Robert C. Merton, winner of the 1997 Nobel Prize in economics, will rejoin the faculty of the Massachusetts of Institute of Technology’s Sloan School of Management to focus on training students in quantitative finance.
Merton has been at the Harvard Business School for 22 years where he was the John and Natty McArthur University Professor until his retirement at the end of this month. He will retain his association with Harvard, as an emeritus professor.
Merton, 65, will teach in Sloan’s Master of Finance program, which was launched last year, MIT said in a press release.
Only in its second year, the MIT Master in Finance program saw a five-fold increase in number of applications this year. The program received 950 applications for the 2010 incoming class, up from 175 the year before. The one-year program costs $72,000 in tuition. According to its website, the program seeks to address the broader area of finance, instead of financial engineering, a narrow area which suggests "quants and traders only". With a brand new building recently added, the university is studying the viability of expanding the MFin program's class size from 60 in the near future.

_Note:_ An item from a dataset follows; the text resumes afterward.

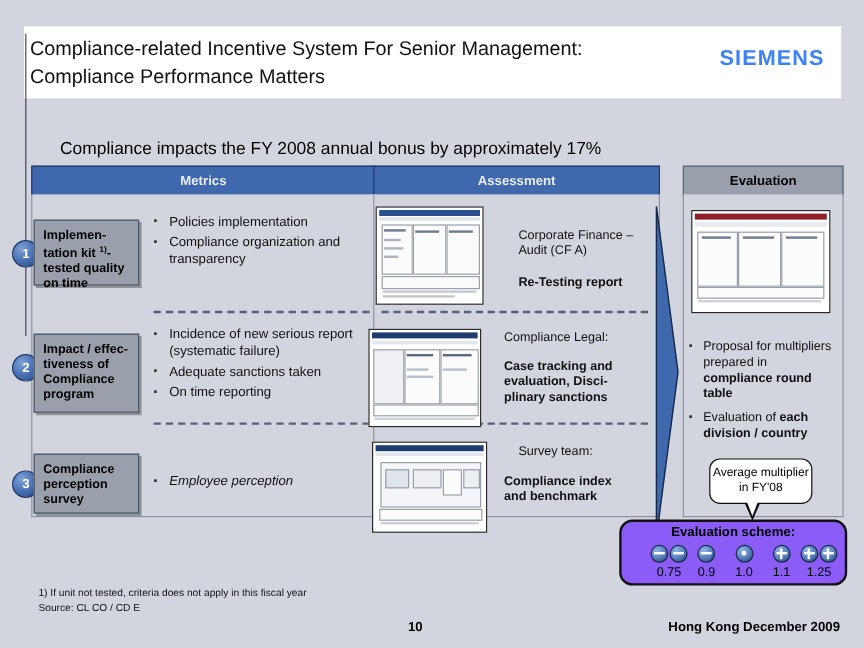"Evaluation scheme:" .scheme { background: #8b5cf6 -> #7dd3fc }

Reached by phone in Boston, Andrew Lo - Director, MIT Laboratory for Financial Engineering told Quant Network that Merton will teach a newly designed course which is currently under development. His return secured only days earlier, Merton will help MIT establish a financial research center where government agencies and private companies can tap into the university's vast technical resource and finance expertise, said Lo.
In addition to teaching and research, Merton will be involved in leading conferences and executive education seminars aimed at providing sophisticated financial training for senior managers and regulators. He will take up his new role on July 1.
In 1997, Merton was awarded the Nobel Memorial Prize in Economic Sciences with Myron Scholes (of the famed Black-Scholes formula) for their work on stock options. Together with Myron Scholes, Merton was among the board of directors of Long-Term Capital Management (LTCM), a hedge fund that failed spectacularly in 1998 after losing $4.6 billion in less than four months.
“We need people in the private sector, but also in finance ministries, and central banks who understand how the system works, and how to improve it,” said Merton. “We need people with strong quantitative skills who understand complex instruments and how risk is transferred; we need people who know how to build models, but who also have the breadth of finance knowledge and judgment to make sound abstractions and know well the models’ limitations, the art of the science. MIT, because of its history, its culture, and its approach, is the ideal place to take up this task of educating the next generation, and to do it on a large enough scale to have a macro effect.”
Merton said he will also continue his work on the development of a next-generation pension system. His Nobel Prize-winning work, which he began at MIT, where he earned his Ph.D. and was on the faculty for 18 years before moving to Harvard, focused on a method for determining the value of derivatives.